Imagine a magical land far away that built gigantic sailing ships with painted sails that sailed the ocean seas, carrying love, peace, and enamel goods far and wide, yet never made it to Europe. These ships were orders of magnitude bigger than anything anyone in Europe built of wood. But, the emperor of the land whose ships they were feared that they would be used for Bad Things, and ordered the beautiful ships and all traces of them destroyed, leaving only the stories of the bards and a few sketches behind.
Yeah, sure…
The giant Ming dynasty Chinese treasure ships featured on TV were these ships, supposedly. These behemoths were as much as 440 feet long, had as many as a dozen masts in three different sizes staggered on the deck, a crew of thousands with scholars and slaves and nobles aboard, and needed a hundred men just to handle the rudder that was as high as a European ship’s mast of the time. According to some accounts, these vessels sailed across the Pacific to California, around the Horn of Africa, and dominated the Indian Ocean for a generation before the Ming destroyed all traces of them because…well, because.
Um, no…
A wooden vessel that big, with that many masts, would be impossible to handle in any but calm seas, even coastal waters. The capital investment would have been prohibitive even for the wealthiest princes, and would have required the skills of every deep-water sailor in China. That many masts…why? Better still…how? That many men on the rudder…imagine how much water such a ship would need to carry, at a gallon a day per man? Imagine having to careen (ground the vessel to scrape the bottom) such a ship. Despite the claims of “historians” who can’t show any good evidence even on their TV shows (sandwiched between the alien autopsies and the Nazi-Satanist-JFK conspiracy “proofs”), no one has found any traces of Chinese landings on any coast of the Americas.

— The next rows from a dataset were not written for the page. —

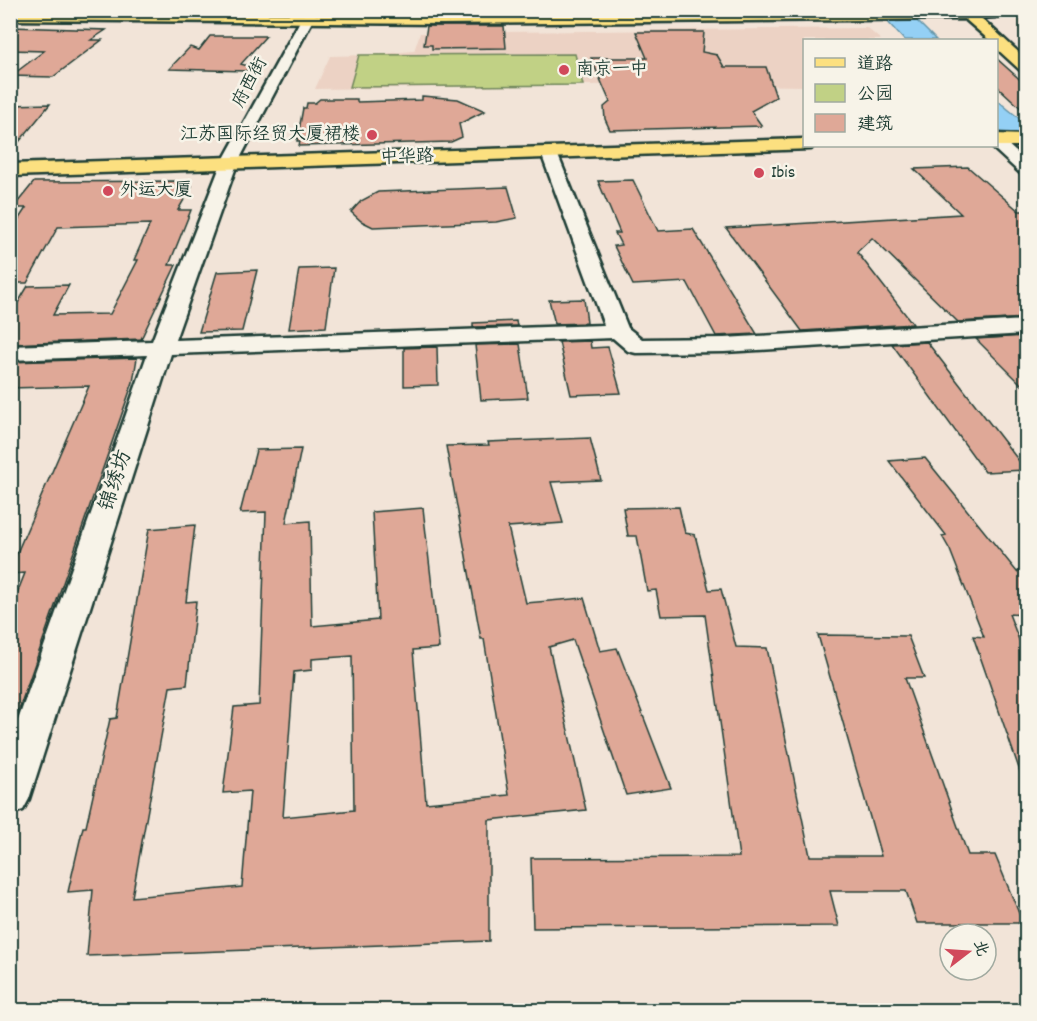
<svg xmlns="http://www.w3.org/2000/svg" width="1037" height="1021" font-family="Dekko,'LXGW WenKai TC',sans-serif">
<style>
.built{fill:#ecd2c4}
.green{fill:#c1d185;stroke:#70875c;stroke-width:1.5}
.water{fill:#94d0f5;stroke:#6595a8;stroke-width:1.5}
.building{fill:#dfa897;stroke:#1f3d34;stroke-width:1.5;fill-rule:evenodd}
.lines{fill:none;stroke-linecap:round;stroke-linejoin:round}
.minor-casing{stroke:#1f3d34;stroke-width:5}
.major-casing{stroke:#1f3d34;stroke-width:5}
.minor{fill:#f7f3e8;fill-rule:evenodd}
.major{fill:#fce080;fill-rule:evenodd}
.poi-dot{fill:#d1495b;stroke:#f7f3e8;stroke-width:2}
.labels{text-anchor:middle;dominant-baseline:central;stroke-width:5;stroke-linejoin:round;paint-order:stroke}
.far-poi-label{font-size:18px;fill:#1f3d34;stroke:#f7f3e8;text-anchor:start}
.far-street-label{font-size:18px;fill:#1f3d34;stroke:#f7f3e8}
.street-label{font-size:21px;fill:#1f3d34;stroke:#f7f3e8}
</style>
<rect width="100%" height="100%" fill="#f2e4d8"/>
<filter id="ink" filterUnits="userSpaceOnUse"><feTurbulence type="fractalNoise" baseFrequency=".0167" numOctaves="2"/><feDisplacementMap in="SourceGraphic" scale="12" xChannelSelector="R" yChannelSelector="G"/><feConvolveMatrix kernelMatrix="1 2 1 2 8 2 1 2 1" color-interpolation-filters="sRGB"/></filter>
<g filter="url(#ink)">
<path class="built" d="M867,28L881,40H804V86L658,84L315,89L330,56L371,55L414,51L420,33Z"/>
<path class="green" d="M575,54L583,85L350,87L359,55Z"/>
<path class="water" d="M878,11H907L936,40H904Z
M997,100L1026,124V152L997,130Z"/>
<path class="building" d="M427,26H504L506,48L432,49V45H424Z
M10,27L106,30L91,40H102L53,77L11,76L44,51L10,50Z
M636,32H704L702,52L717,55L724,67H766L776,97L751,111L762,126L610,130L605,119L604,107L610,102L591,58H647Z
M210,36H266L241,64L248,66L247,71L169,69L190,47L199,50Z
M996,58L1026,85V113L996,85Z
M422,96L458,99L485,111L459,124L462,137L451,142L299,146L300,141H297L303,108H306L307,103H315L320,99H357V102L422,100Z
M50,104L10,153V105Z
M968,167L1019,211H1026V318L958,322L872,238L857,252L913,324L802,331L726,228L961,214L914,169Z
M633,180L658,231L693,229L757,334L716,336L687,282L633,285L614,246L621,245L615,233H620L598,181Z
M179,181L192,186L178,210H191L169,265H176L141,339L10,344V316L28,286L69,285L53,315L110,314L138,260H134L150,224L58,227L27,283H10V232L26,208H13L34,182Z
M508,187L517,218L496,222L373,227L361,221L351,212L361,201L378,192Z
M334,268L326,327L289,329L299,269Z
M257,270L242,331L199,332L217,272Z
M584,299L587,323L555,324L549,300Z
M516,321L517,326L473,327V323Z
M1026,336V389L976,339Z
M590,341L591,348L608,347L621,393L571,395L559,342Z
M927,342L1026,470L985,472L892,344Z
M520,344L528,398L481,400L475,345Z
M437,347L438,385L404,386V348Z
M137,358L133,382L10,735V611L25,573L10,574V569L89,386L10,388V362Z
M590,438L601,480L551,482L563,523L508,527L526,603L584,598L600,651L617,648L671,788L626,795L573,640L549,647L586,810L489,820V941L87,956L93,890L68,892L83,827H86L110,719L117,718L149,529L195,525L186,602L196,601L187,685L170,687L132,897L242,887L250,791L223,793L234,707L259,705L266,512L240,513L256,450L301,449L286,523L310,521L312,626L378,620L372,512L423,508L439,648L413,650L426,803L509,795L484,639H481L446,446L489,445L488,442ZM352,656L354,810L283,817L294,672L312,670V659Z
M925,458L1017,572L1026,565V615L1009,614L1026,658V779L1023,780L973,636L984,637L950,550L942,536L946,535L889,461Z
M679,507L685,533L695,535L709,590L721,589L736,647L767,648L810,856H881L818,635L908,636L924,678H905L968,855H995L1023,923H917L906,891H830L839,926L533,928L531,858L739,857L705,615L661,616L656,590L647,591L637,536H628L623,508Z"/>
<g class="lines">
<g class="minor-casing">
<path id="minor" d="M306,10H318L237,164L175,340L604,325L541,153L549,148L557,153L628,328L642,339L724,338L1026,320V334L724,352L636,353L628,351L613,338L171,354L29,799L23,810L10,814V743L147,355L10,360V346L152,341L221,164Z
M996,141L1005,142L1026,161V174L1020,173L993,148L991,146H996Z"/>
</g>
<g class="major-casing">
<path id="major" d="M957,10H1026V15L981,18L1026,59V72L1020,70L996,48V40H989L965,19L441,24L10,20V12L441,15Z
M996,134L1026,135V146H996Z
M804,139V146H813L811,149L10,176V164Z"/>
</g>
<use href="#minor" class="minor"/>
<use href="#major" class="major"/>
</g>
</g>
<g class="poi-dot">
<circle cx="564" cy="70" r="6"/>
<circle cx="372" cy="135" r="6"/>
<circle cx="759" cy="173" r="6"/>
<circle cx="108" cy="191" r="6"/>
</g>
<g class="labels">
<g class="far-poi-label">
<text x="576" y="70">南京一中</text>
<text x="360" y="135" text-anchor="end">江苏国际经贸大厦裙楼</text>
<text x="771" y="173">Ibis</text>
<text x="120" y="191">外运大厦</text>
</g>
<g class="far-street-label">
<text transform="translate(251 83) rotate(-62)">府西街</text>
<text transform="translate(407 158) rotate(-2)">中华路</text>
</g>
<g class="street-label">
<text transform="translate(117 481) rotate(-72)">锦绣坊</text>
</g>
</g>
<rect width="1037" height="1021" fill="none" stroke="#f7f3e8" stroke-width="36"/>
<rect x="18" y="18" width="1001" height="985" fill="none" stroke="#1f3d34" stroke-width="2" filter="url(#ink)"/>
<rect x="803" y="39" width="195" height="108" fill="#f7f3e8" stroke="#a1aaa0" stroke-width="1.5"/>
<rect x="815" y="58" width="30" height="9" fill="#fce080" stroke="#a1aaa0" stroke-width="1.5"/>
<text x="857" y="69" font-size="18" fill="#1f3d34">道路</text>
<rect x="815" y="84" width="30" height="18" fill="#c1d185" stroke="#a1aaa0" stroke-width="1.5"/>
<text x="857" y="99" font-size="18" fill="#1f3d34">公园</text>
<rect x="815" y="114" width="30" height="18" fill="#dfa897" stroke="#a1aaa0" stroke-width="1.5"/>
<text x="857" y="129" font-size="18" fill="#1f3d34">建筑</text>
<g transform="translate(968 952) rotate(73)"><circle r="28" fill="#f7f3e8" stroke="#a1aaa0" stroke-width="1.5"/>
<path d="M0-4.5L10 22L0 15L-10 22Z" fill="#d1495b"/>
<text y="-9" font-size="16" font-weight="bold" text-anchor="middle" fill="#1f3d34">北</text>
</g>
</svg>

Contemporary shipbuilders can’t replicate it in wood.
Few have even speculated about doing it because it’s impractical…in wood. Some modern commentators suggest that one such ship might have been built, and tied up on the Yangtze and used for fleet reviews by the Emperor. But, yes, the Ming got rid of all their seagoing ships at one time, one of many such contractions the Chinese have undergone over the millennia.
So, sorry, no giant Chinese treasure ships plying the Seven Seas.
The Past Not Taken: Three Novellas
The Past Not Taken is about how we know about the past, how we write about it, and how we often misunderstand it because of the sources.
For those of you interested, Curtis and his family will appear again in 2024 or after, in a story called Ways of Knowing, which will, of course, include some dubious history in with the genuine stuff.
Coming Up…
The Butcher's Bill: Casualty Creation in the Civil War
Anniversaries can be…odd
And Finally…
On 13 January:
1898: J’accuse (I Accuse), an open letter by Emile Zola to the president of the French Republic, Félix Faure, is published in L'Aurore, in Paris, France. It accused the government of antisemitism because of the unjust persecution and conviction of Alfred Dreyfus. Zola was later convicted of libel and Dreyfus was eventually pardoned.
1929: Wyatt Earp dies in Los Angeles, California. One of the many legends of the Old West who outlived even his own publicity, Earp was the last survivor of the OK Corral shootout.
And today is STEPHEN FOSTER MEMORIAL DAY, commemorating the still-mysterious death at 37 of the author of two official state songs—Kentucky and Florida. He is the only person so honored.